Enlistment must have gone up whenever Jerry Lewis made a service comedy – the US army and navy were always co-operating with his films, even though they often depicted Jerry thriving despite his incompetence, and petty officers in authority.

Jerry Lewis plays a different sort of character here – a naval officer, from a family with a rich naval tradition (three’s an amusing montage at the beginning flashing back to the Revolutionary War, the Civil War, etc). He’s still an idiot, though – accused of losing a destroyer, the navy present him with a five million dollar bill. The navy is convinced he might be a spy and send in an officer from naval intelligence (Dina Merrill) to investigate.

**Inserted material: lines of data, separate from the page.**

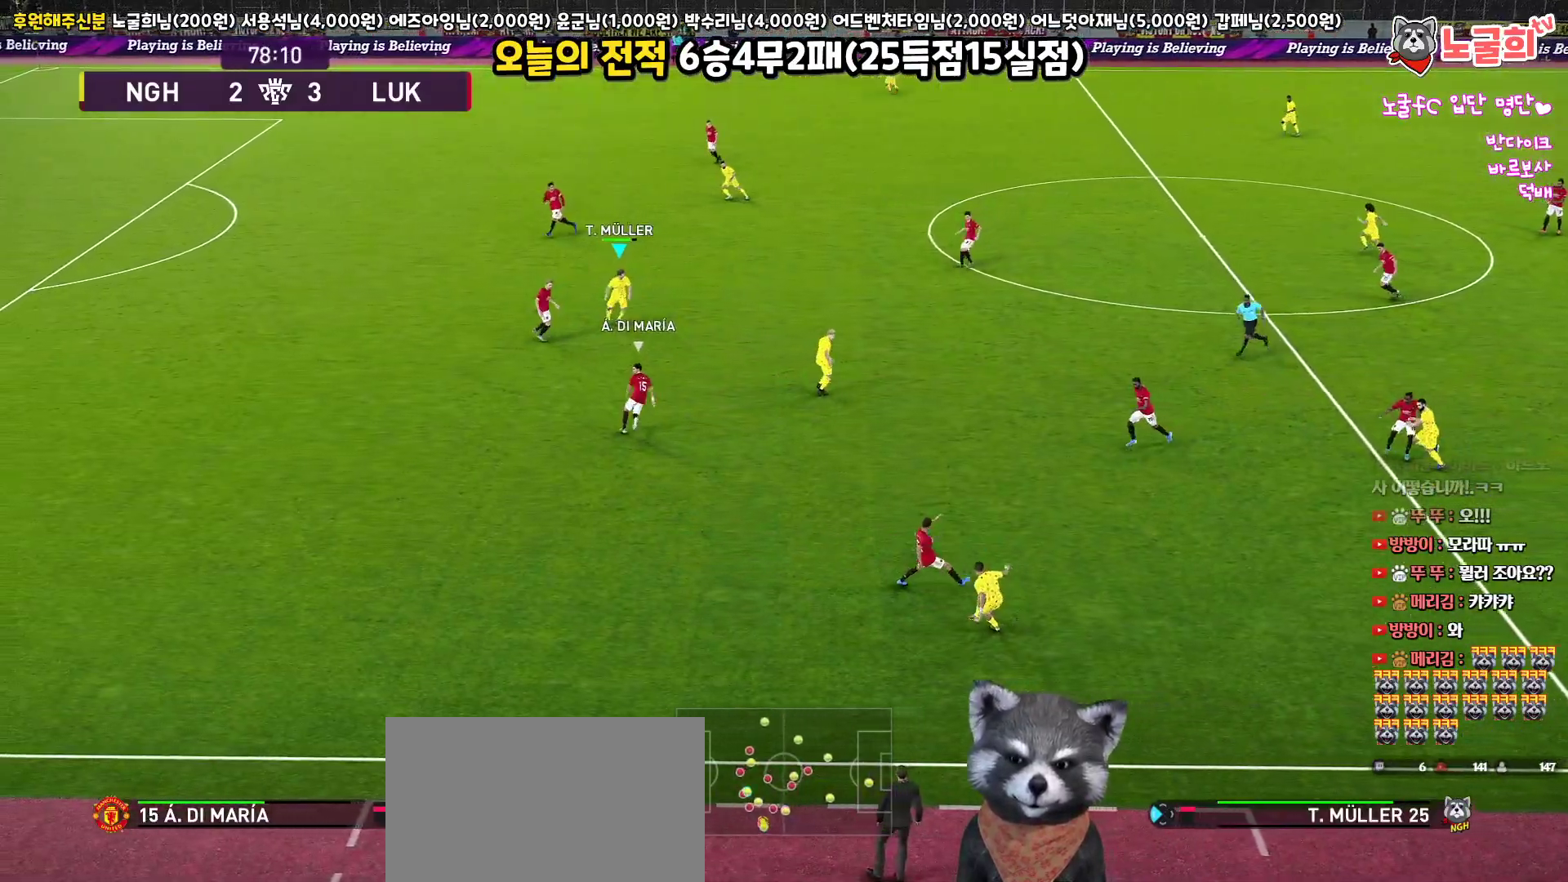
{"buttons": ["L1", "L3"], "left_stick": "right", "right_stick": "center", "events": [[33, "L1", "up"], [100, "left_stick", "down"], [333, "L3", "down"], [367, "left_stick", "right"], [500, "L1", "down"]]}
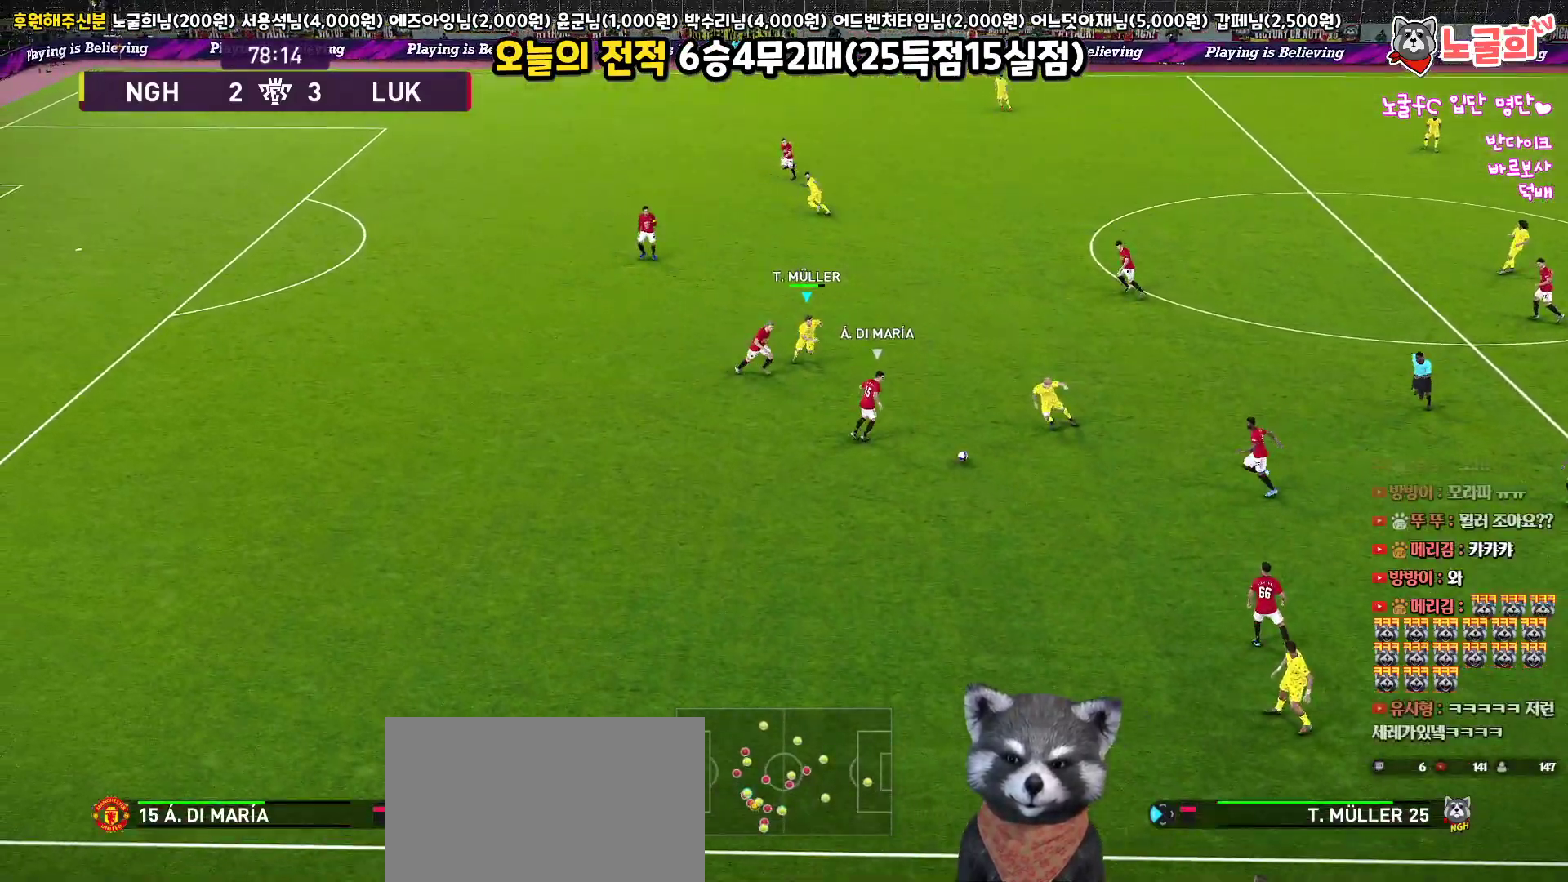
{"buttons": ["CROSS", "SQUARE", "L1", "R1", "L3"], "left_stick": "up-right", "right_stick": "center", "events": [[33, "CROSS", "down"], [167, "CROSS", "up"], [317, "L1", "up"], [367, "R1", "down"], [383, "CROSS", "down"], [400, "L1", "down"], [433, "SQUARE", "down"], [433, "left_stick", "up-right"]]}
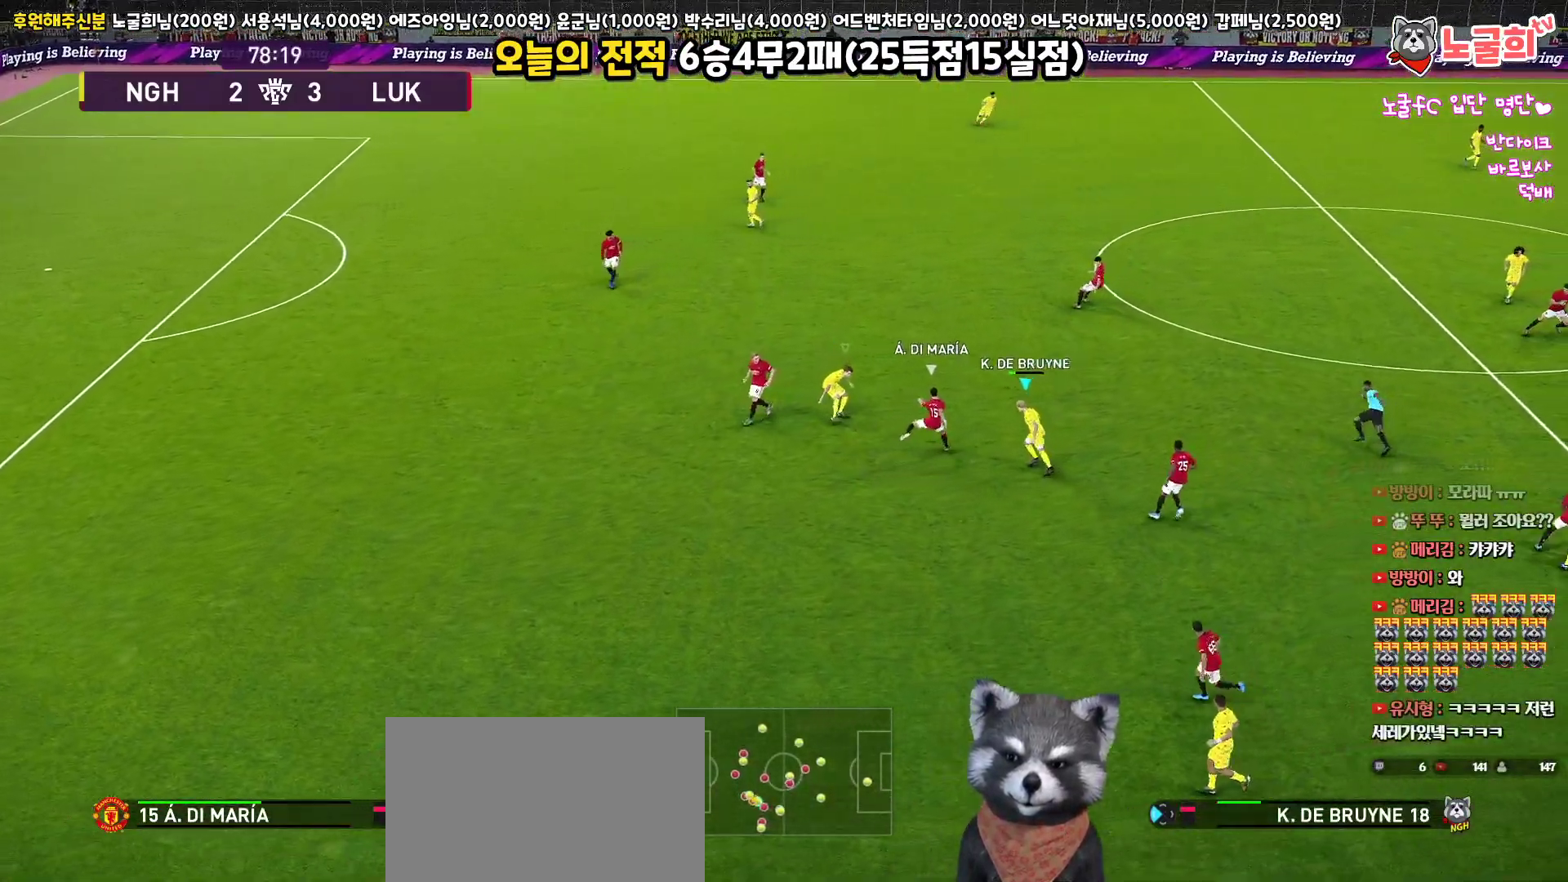
{"buttons": ["CROSS", "SQUARE", "R1"], "left_stick": "left", "right_stick": "center", "events": [[50, "L1", "up"], [150, "L3", "up"], [200, "left_stick", "up"], [300, "L1", "down"], [383, "left_stick", "left"], [483, "L1", "up"]]}
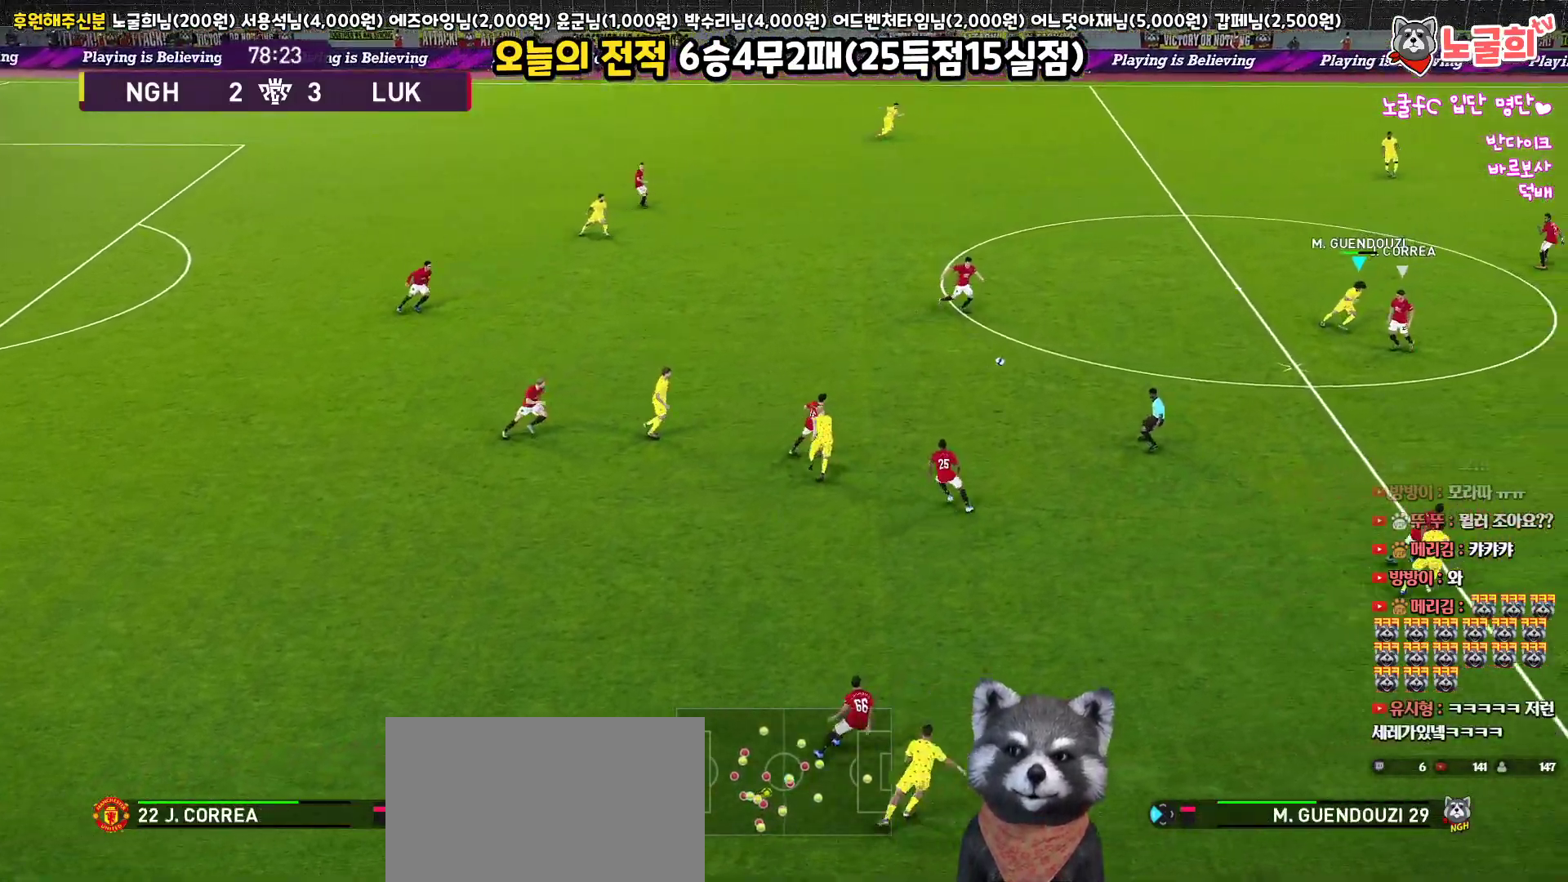
{"buttons": ["R1", "L3"], "left_stick": "left", "right_stick": "center", "events": [[33, "left_stick", "down-left"], [117, "L3", "down"], [450, "SQUARE", "up"], [483, "CROSS", "up"], [500, "left_stick", "left"]]}
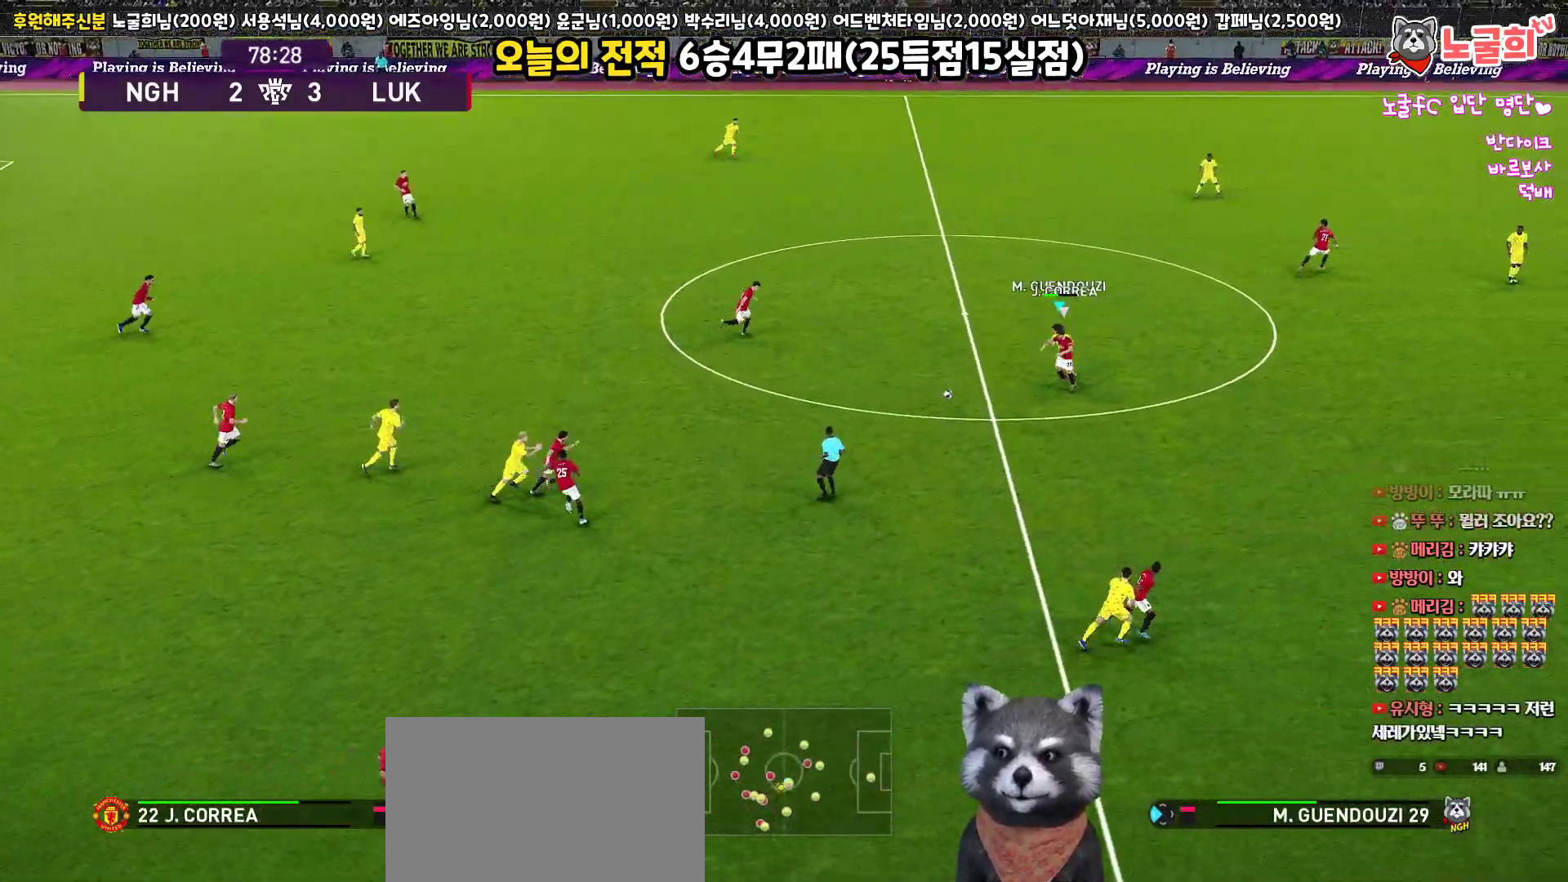
{"buttons": ["R1", "R2", "L3"], "left_stick": "down-left", "right_stick": "center", "events": [[50, "R2", "down"], [350, "left_stick", "down-left"]]}
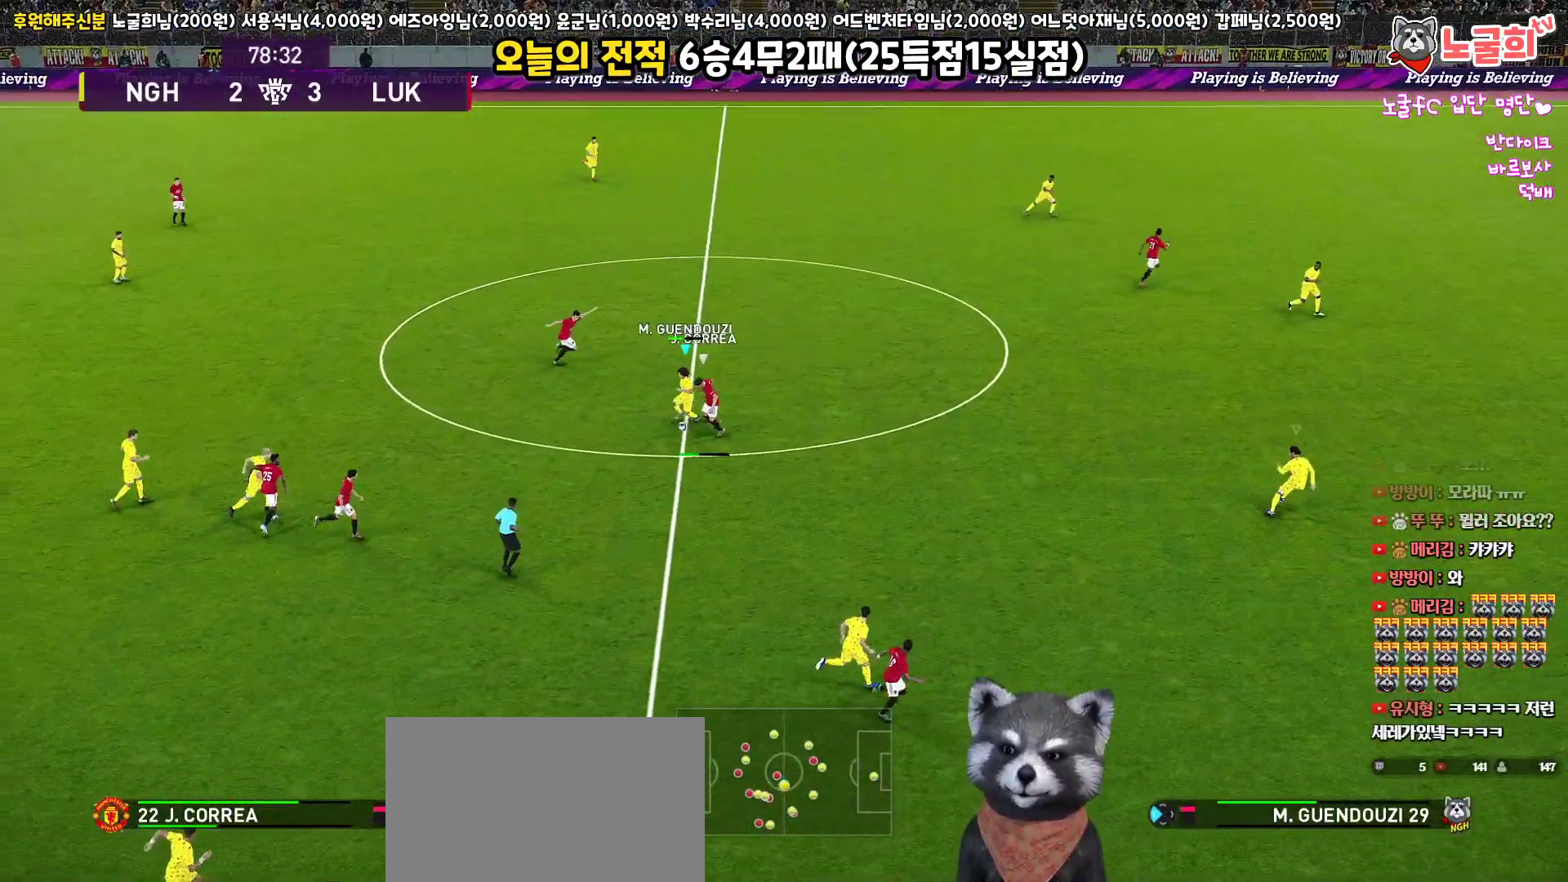
{"buttons": ["R1", "R2", "L3"], "left_stick": "down", "right_stick": "center", "events": [[333, "left_stick", "down"]]}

After a long set up, act two flash backs to Jerry’s war service in the Pacific, where he manages to get promoted despite being an idiot. He winds up on an island and is captured by the Japanese, who because the war is over are actually quite benign here. Instead of having a romance between Jerry and Dina Merrill, there’s also a major subplot about Jerry getting arrested on his wedding day and being unable to consummate his marriage for the duration of the film. (They do play a jealous angle from his new wife and there is a hot scene where Merrill and Jerry share a train sleep compartment, and she’s naked under a sheet. It would have been either hotter if either of them had been up for it.) There's this last sequence with Jerry and Mickey Shaughnessy prowling around under water. And it’s all resolved with a deux ex machina which reveals that the investigating senator (Gale Gordon) is the one responsible for the ship being destroyed. It's a very disjointed, ramshackle movie.

Which is not to say it isn't fun. Director Norman Taurog keeps everything bubbling along at a fair clip and there are some very funny moments including Jerry asking birds on an island to be quiet and they comply, Jerry interrogating Mickey Shaughnessy while the latter is in the middle of a wrestling match, and Jerry’s sexual frustration (the late 50s leer humour had taken hold).